Step-by-step explanation:
When we discuss doubling a reaction and its relation to the rate constant (K), we are referring to the effect of changing reactant concentrations on the rate of reaction. If the reaction under consideration follows a second-order kinetics, such as 2HI → H2 + I2, then doubling the concentration of HI will increase the reaction rate by four times because the rate expression is rate = k[HI]². As a result, the new rate is calculated by k(2[HI])² = 4k[HI]², thus the rate constant in terms of observable rate would appear to be quadrupled, making the answer 4K.

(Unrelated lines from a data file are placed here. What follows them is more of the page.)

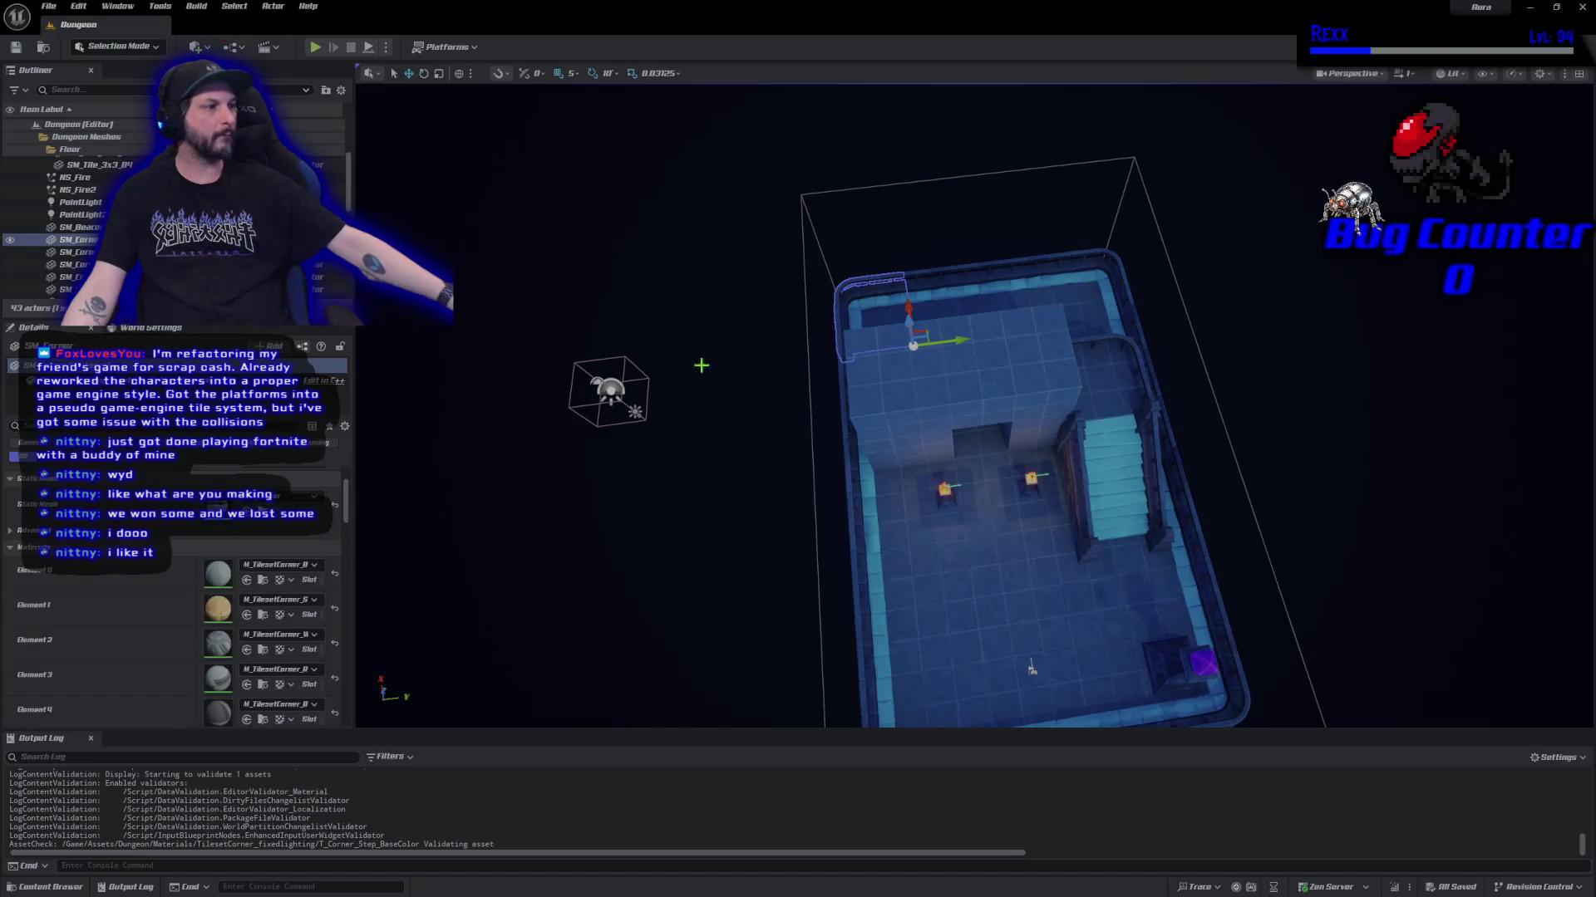
Deselect the corner piece and swing the camera down to a low, angled view of the stairs.
mouse_move(771, 520)
left_mouse_down()
mouse_move(706, 457)
mouse_move(663, 513)
left_mouse_up()
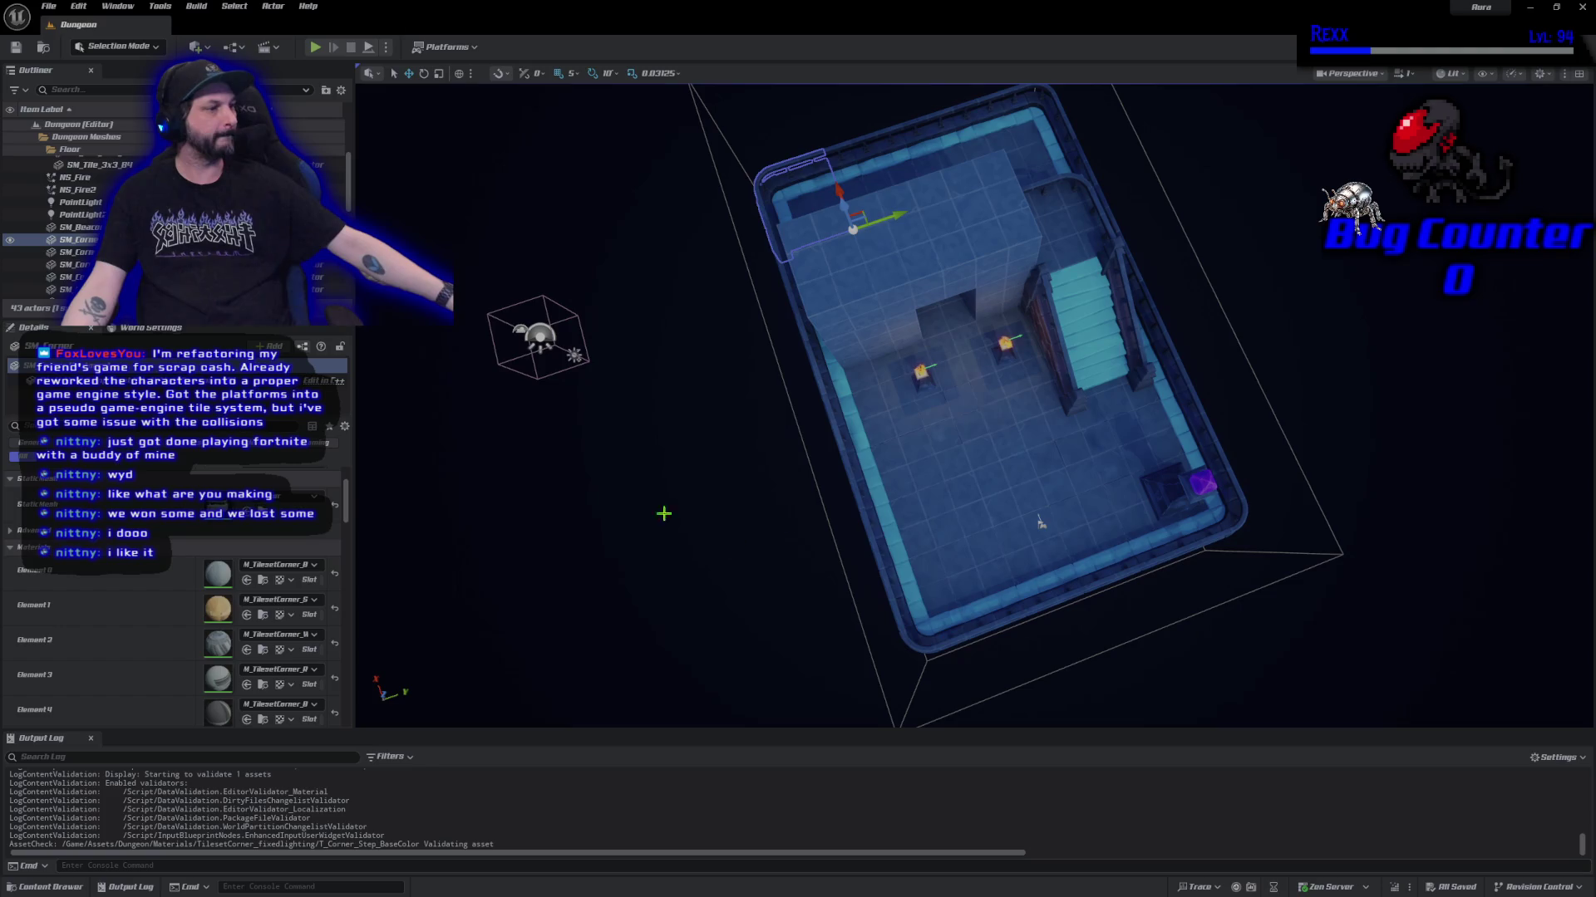
left_click(649, 509)
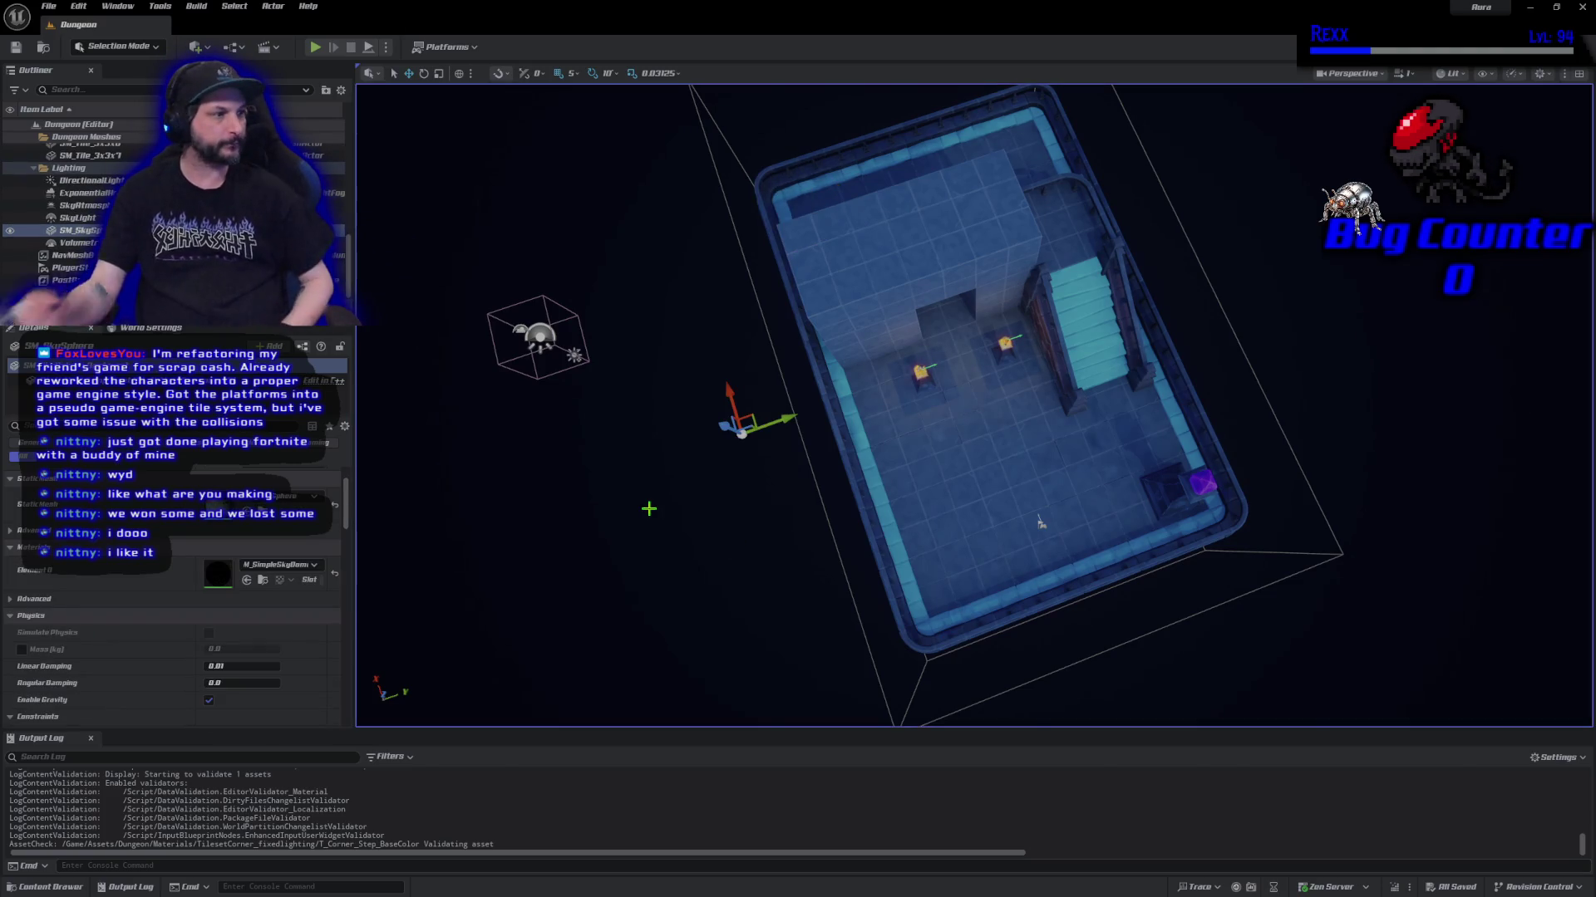
mouse_move(990, 452)
left_mouse_down()
mouse_move(962, 332)
mouse_move(943, 312)
mouse_move(910, 324)
mouse_move(907, 347)
mouse_move(922, 339)
mouse_move(862, 677)
mouse_move(815, 659)
mouse_move(1133, 438)
left_mouse_up()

For a first-order reaction, like the decomposition of cyclopropane, doubling the initial concentration of the reactant will double the reaction rate, since the rate expression is rate = k[cyclopropane]. This is consistent with the rate law for a first-order reaction. Therefore, if the initial concentration is doubled, the reaction rate would just become 2k[cyclopropane], doubling the observable rate.
In both cases, the rate law dictates how the rate of the reaction will change with respect to changes in reactant concentration, but the actual rate constant (k) remains unchanged. It is the observed rates that are impacted by the concentration changes, not the intrinsic rate constant itself.